SOURCE TEXT:
What drawback does this approach have? Upon reflection, it doesn't really capture how think about our heroes: Bubbles is one person, which captures many different attributes.

By not reflecting our thinking, it turns out this approach is also hard to maintain: If later a new series, "The PowerPuff Girls Kids", introduces the new hero "Burbles", you'd have to encode the new info by changing several functions in several different places. Bugs are introduced if you forget any of those places. Keep in mind that in large programs, these functions might be spread over multiple files and maintained by different programmers. Very easy to miss a bug!
Structures! We saw in class, we can make a new type of data, composed out of several smaller data. This reflects how we think about them; it also means that making a new hero will be done all at once, rather than changing a bunch of functions.

Defining the data:

     (define-struct ppg (name color ferocity ca?))
     ;
     ; A PowerPuff Girl ("ppg") is:
     ;   (make-ppg symbol symbol number Boolean)
     ; where name is the ppg's name,
     ; color is their color 
     ;   (presumably one of {'green,'blue,'red}, but perhaps different
     ;    if new ppgs are ever created)
     ; ferocity is their ferocity index, a number.
     ; and ca? is whether or not they're conflict-avoidant.

This is a bit strange: we're expanding the language by introducing a new data type. In addition to numbers, Booleans, and symbols, DrScheme now knows about ppgs! We have not yet created any instances of this type -- that is, we haven't yet defined Blossom, etc.

Examples of the data

Fortunately, the comments above, which explained the meaning of the different fields (or attributes), also shows us how to create particular instances of ppgs:

     (make-ppg 'Buttercup 'green 90 false)

Creating structured data
Go ahead and create the value for Blossom (red, ferocity 70, and not conflict-avoidant) and Bubbles (blue, ferocity 77, and conflict-avoidant, though The Professor notes she is actually much more empathic, suggesting that would be a better name for the data definition.)

What's going on?

The result of make-ppg is a particular structure. Think of it as a chest of drawers (the fields), with drawers labeled name, ferocity, etc. Within each drawer is the value of that field ('Buttercup, 90, etc).

Note that make-ppg is a function which was created automatically, after DrScheme evaluated your define-struct. make-ppg is called a constructor.

PowerPuff question
What is the contract for `make-ppg`? Discuss.

In addition to the constructor make-ppg, DrScheme automatically creates a few other functions upon seeing your (define-struct ppg (name ...)). It creates four selectors (or accessors), one for each of the specified fields. Two are

ppg-name : ppg -> symbol
ppg-ca? : ppg -> Boolean.
(Note the convention of a trailing "?" indicating a Boolean function (or value). This falls out our happy choice of including "?" in our define-struct.)

Selectors question
What are the other two selectors for `ppg`s? What are their contracts?

An aside
A mathematician notes that the selectors are the inverse-function of the constructor. In arithmetic there is an axiom that "For any value of `x`, `x` + 0 = `x`". In Scheme they'd note the axiom "For any symbols `a`, `b`, and any number `c`, and any Boolean `d`, it is true that (symbol=? (ppg-color (make-ppg `a` `b` `c` `d`)) `b`)

"Do I always have to type in (make-ppg 'Buttercup 'green 90 false) every time I want to refer to Buttercup? In a word, Yes. (Until next week.) The whole thing, (make-ppg ...), is just a value, in exactly the way 17.938 is just a particular value. (Though ppgs are much more intricate things than numbers, so representing them takes more keystrokes.)

TASKS TO PERFORM:
1 > Print the part of the define-struct lesson from "Structures! We saw" up to and including "symbol number Boolean)".
2 > In the define-struct lesson, how many selectors does DrScheme create for ppg?
Rely only on the define-struct lesson above.

EXCERPTED DATA:
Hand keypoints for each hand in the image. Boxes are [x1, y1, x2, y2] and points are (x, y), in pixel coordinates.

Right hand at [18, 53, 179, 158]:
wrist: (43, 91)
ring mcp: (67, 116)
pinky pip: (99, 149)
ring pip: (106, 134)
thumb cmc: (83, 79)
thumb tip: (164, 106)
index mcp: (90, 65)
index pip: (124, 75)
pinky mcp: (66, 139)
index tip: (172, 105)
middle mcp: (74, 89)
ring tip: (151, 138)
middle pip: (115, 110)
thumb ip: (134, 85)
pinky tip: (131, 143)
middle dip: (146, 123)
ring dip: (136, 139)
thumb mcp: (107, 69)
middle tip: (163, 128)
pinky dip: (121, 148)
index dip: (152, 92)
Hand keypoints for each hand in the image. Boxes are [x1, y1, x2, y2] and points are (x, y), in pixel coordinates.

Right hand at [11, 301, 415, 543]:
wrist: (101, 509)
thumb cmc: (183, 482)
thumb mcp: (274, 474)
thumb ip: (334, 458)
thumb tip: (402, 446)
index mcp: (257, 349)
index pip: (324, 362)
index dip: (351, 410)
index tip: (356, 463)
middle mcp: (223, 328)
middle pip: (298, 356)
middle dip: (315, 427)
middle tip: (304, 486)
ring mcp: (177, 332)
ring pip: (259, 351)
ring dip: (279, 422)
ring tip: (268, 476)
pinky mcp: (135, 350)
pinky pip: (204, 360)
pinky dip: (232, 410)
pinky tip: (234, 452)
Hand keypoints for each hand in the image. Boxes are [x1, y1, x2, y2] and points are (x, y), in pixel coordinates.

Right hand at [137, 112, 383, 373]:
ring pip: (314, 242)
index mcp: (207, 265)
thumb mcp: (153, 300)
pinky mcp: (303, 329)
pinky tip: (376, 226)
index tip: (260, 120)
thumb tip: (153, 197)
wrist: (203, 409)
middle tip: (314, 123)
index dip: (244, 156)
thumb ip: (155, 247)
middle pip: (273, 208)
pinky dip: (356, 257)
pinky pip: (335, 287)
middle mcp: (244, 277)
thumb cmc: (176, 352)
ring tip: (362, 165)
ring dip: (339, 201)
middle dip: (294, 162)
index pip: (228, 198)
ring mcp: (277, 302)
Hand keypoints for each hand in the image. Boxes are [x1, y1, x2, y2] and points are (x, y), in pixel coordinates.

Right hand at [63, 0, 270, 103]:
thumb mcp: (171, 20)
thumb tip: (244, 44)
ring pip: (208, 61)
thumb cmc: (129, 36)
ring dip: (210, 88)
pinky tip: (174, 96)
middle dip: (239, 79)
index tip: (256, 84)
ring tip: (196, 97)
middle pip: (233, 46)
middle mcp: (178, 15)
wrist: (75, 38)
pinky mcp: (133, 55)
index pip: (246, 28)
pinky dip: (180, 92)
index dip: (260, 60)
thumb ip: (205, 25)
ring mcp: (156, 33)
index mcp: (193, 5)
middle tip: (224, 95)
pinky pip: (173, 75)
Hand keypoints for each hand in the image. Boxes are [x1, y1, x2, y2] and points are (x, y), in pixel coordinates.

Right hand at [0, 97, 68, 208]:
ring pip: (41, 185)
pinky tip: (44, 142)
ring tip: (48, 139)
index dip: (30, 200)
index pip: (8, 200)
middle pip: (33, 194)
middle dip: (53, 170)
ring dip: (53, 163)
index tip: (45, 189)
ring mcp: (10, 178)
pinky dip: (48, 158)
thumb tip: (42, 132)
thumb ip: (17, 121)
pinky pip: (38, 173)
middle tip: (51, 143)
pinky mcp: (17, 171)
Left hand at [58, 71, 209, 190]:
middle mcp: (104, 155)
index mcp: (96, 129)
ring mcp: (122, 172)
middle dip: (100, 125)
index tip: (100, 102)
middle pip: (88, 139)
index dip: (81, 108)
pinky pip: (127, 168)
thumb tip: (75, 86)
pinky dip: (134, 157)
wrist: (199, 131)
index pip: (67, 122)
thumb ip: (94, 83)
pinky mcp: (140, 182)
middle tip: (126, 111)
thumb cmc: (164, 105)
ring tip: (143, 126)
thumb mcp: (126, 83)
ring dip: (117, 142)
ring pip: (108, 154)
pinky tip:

PER-TASK OUTPUTS:
1 >
Structures! We saw in class, we can make a new type of data, composed out of several smaller data. This reflects how we think about them; it also means that making a new hero will be done all at once, rather than changing a bunch of functions.

Defining the data:

     (define-struct ppg (name color ferocity ca?))
     ;
     ; A PowerPuff Girl ("ppg") is:
     ;   (make-ppg symbol symbol number Boolean)

2 > Four, one for each of the specified fields.